## ASSIGNMENT:
Rewrite the material from the line containing "What is the difference" through the line containing "How many categories are shown in the chart?", inclusive, replacing "chart" with "graph" and changing nothing else. Leave the pictures out.

## TASK INPUTS:
* * * * * * * * *
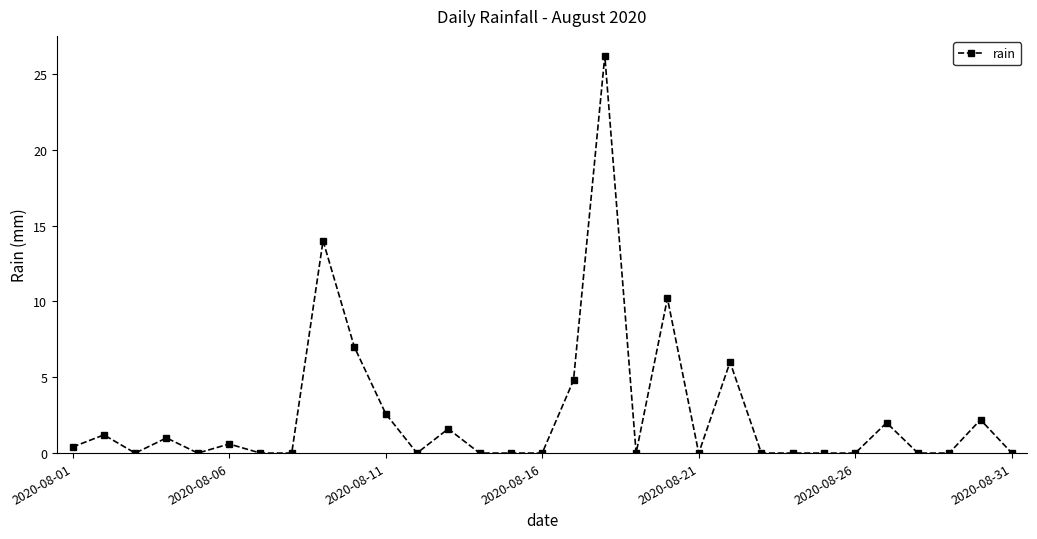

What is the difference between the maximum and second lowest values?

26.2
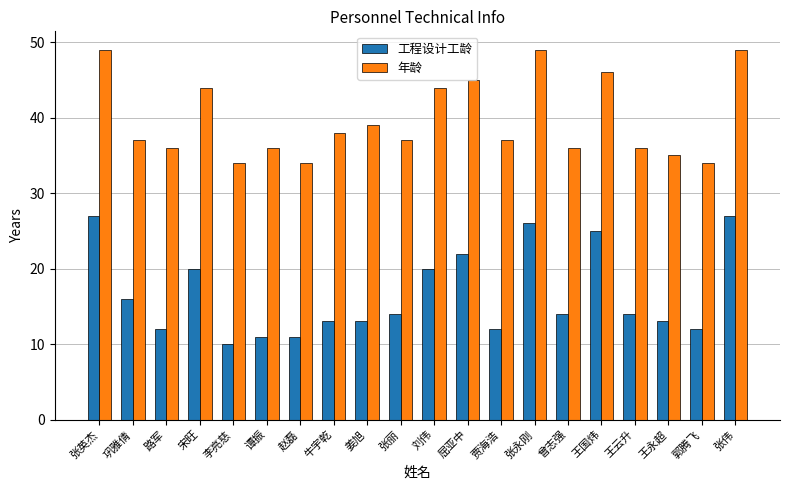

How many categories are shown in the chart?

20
* * * * * * * * *
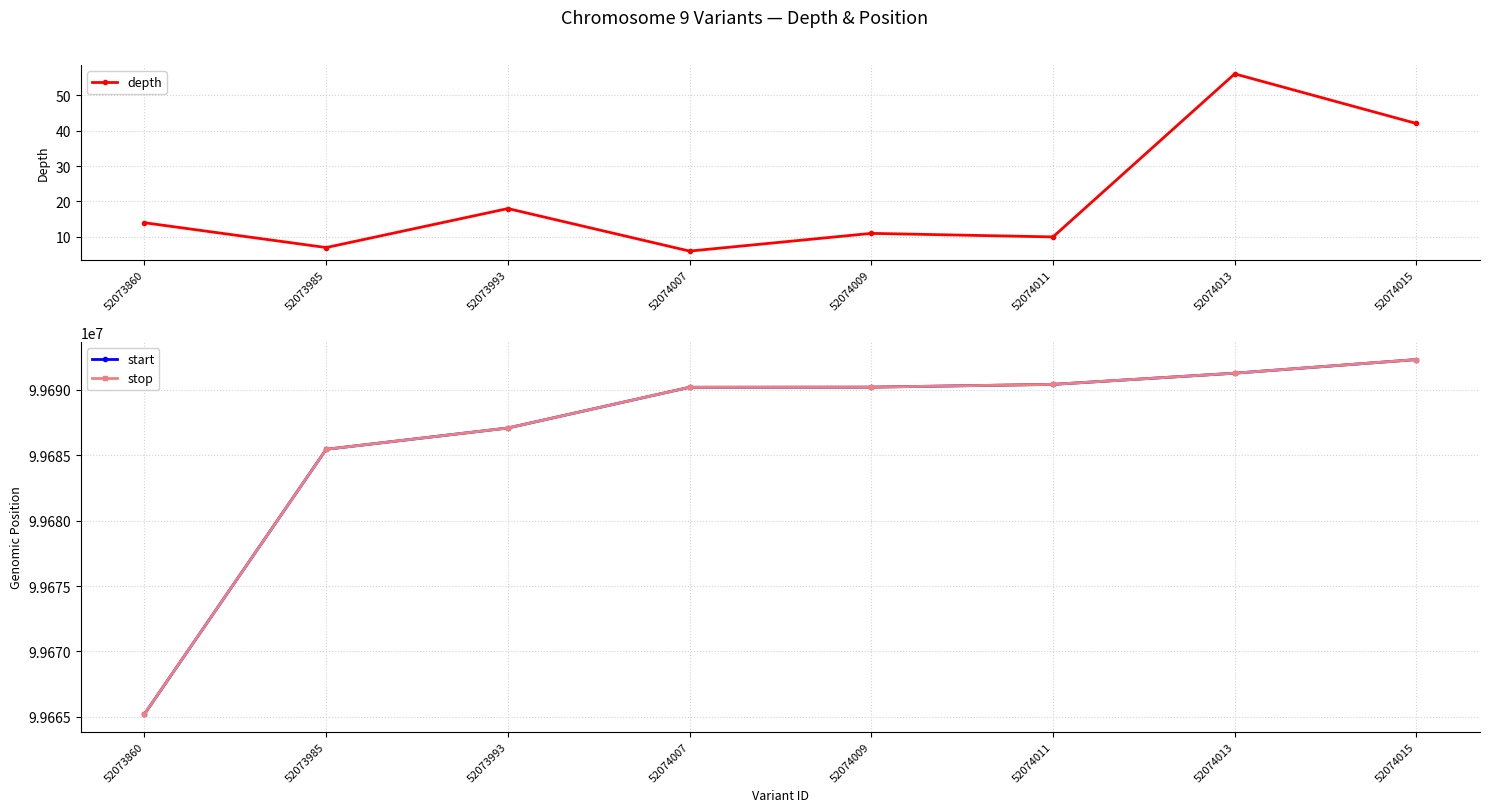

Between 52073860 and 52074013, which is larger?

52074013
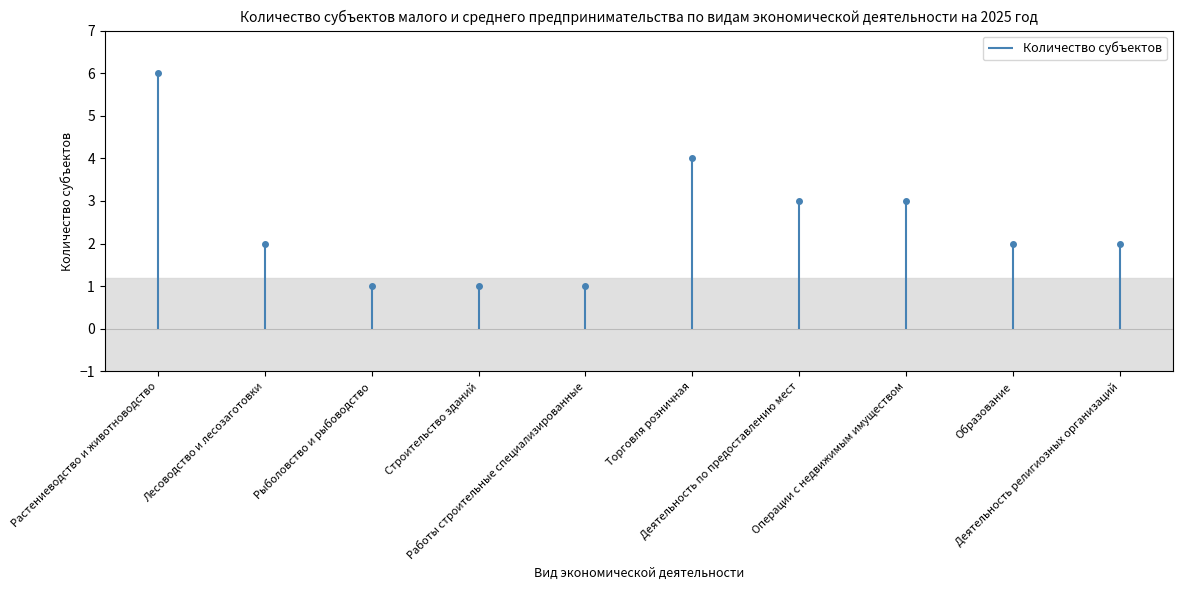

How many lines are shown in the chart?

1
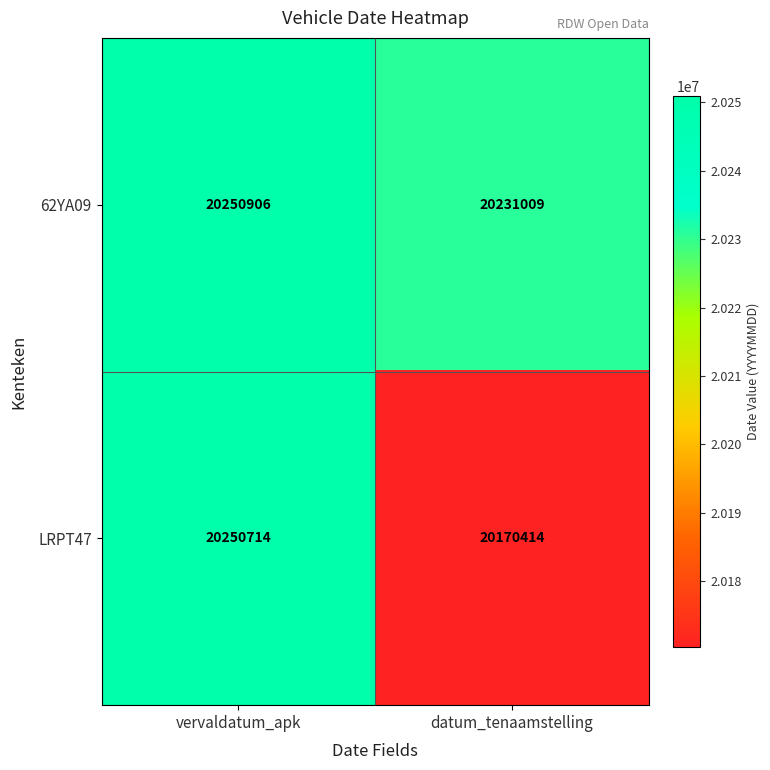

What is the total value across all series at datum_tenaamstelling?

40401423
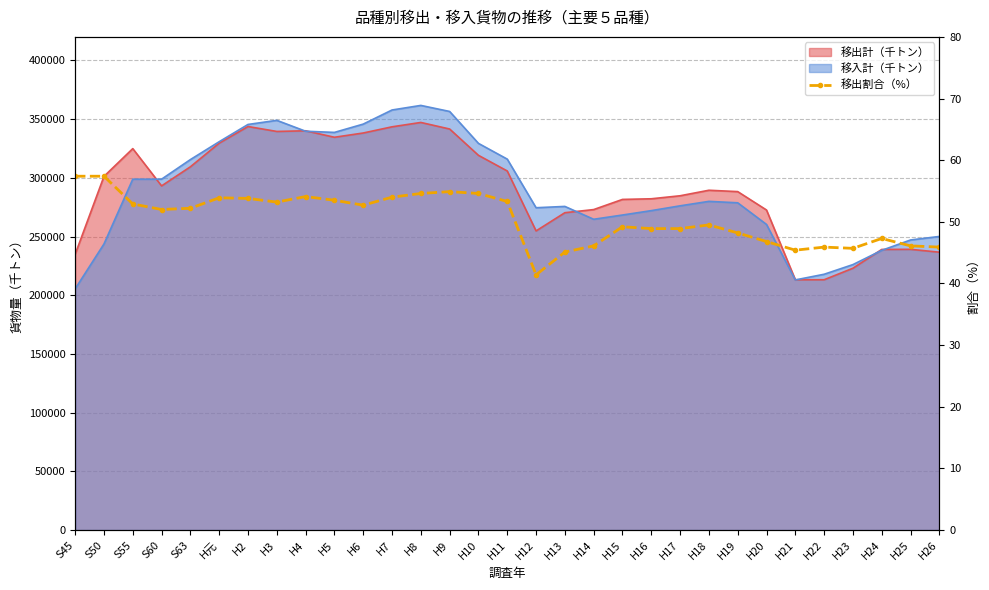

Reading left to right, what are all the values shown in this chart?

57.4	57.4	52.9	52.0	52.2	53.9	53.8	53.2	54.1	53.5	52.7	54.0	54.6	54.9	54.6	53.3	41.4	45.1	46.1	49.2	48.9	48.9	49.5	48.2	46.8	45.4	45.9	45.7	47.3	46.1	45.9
* * * * * * * * *
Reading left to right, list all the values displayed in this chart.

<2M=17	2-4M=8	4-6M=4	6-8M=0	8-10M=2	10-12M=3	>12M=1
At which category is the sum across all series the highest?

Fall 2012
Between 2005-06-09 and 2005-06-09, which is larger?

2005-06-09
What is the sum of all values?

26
* * * * * * * * *
## RESULT OF THIS TASK:
What is the difference between the maximum and second lowest values?

26.2

How many categories are shown in the graph?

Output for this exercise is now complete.